▶ TASK OBJECTIVE
Give again, exactly as written, each line of the material below starting at the line that contains "565 135 97.09" and ending at the line that contains "122 421 2336". Both ends count, and no other line does.

▶ STORED DATA
* * *

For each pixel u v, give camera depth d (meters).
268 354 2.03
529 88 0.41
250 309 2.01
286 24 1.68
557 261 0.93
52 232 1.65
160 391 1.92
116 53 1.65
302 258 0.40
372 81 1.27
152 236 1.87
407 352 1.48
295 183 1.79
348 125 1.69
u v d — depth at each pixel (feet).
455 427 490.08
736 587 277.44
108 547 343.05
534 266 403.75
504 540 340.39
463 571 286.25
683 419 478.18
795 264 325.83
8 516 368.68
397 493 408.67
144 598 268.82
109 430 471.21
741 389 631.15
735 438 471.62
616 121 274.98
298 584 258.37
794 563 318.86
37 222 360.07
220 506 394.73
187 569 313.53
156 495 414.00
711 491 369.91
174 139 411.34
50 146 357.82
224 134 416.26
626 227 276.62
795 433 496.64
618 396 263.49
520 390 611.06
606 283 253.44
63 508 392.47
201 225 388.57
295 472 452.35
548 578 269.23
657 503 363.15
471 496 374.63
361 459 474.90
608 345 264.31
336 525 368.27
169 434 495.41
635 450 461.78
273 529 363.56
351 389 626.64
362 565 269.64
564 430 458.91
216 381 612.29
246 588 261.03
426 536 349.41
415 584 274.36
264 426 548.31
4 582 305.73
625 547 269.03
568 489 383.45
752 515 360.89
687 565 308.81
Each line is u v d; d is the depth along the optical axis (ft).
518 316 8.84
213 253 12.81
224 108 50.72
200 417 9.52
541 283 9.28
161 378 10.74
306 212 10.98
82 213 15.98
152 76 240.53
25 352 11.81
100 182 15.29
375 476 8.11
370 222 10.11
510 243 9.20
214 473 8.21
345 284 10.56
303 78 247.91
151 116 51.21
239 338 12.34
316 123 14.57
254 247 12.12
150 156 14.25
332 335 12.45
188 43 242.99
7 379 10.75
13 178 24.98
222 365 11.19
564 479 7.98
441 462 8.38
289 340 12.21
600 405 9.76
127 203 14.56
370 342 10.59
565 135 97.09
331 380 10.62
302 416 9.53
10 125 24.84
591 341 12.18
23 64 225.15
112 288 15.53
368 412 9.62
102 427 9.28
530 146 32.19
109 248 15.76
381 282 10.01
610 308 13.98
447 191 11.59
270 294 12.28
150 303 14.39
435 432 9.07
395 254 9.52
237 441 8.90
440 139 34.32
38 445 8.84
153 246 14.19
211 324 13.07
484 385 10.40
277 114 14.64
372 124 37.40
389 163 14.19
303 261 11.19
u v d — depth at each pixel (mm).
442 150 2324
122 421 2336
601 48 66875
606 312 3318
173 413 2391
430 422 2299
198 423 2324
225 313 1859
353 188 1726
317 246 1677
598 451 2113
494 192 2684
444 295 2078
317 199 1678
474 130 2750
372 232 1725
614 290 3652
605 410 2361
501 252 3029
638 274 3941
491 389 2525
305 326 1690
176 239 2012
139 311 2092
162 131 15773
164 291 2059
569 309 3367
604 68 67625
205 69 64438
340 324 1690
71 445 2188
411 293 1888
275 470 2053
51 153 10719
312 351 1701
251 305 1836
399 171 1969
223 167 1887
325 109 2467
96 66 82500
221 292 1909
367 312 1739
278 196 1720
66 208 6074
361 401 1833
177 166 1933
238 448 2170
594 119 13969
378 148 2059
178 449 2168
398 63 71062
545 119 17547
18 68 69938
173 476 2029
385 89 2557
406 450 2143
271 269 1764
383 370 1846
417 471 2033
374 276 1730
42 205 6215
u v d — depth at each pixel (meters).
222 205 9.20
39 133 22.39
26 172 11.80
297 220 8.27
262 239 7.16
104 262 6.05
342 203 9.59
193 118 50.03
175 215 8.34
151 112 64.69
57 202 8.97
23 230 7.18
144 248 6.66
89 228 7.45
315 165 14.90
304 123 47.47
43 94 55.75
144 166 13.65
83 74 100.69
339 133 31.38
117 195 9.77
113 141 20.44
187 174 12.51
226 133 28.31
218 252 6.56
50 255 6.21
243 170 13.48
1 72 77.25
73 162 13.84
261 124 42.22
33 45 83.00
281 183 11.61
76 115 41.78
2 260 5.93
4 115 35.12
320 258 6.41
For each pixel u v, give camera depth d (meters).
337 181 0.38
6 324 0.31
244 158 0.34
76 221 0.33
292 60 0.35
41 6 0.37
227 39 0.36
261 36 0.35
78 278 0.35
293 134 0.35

* * *

▶ RESPONSE BOX
565 135 97.09
331 380 10.62
302 416 9.53
10 125 24.84
591 341 12.18
23 64 225.15
112 288 15.53
368 412 9.62
102 427 9.28
530 146 32.19
109 248 15.76
381 282 10.01
610 308 13.98
447 191 11.59
270 294 12.28
150 303 14.39
435 432 9.07
395 254 9.52
237 441 8.90
440 139 34.32
38 445 8.84
153 246 14.19
211 324 13.07
484 385 10.40
277 114 14.64
372 124 37.40
389 163 14.19
303 261 11.19
u v d — depth at each pixel (mm).
442 150 2324
122 421 2336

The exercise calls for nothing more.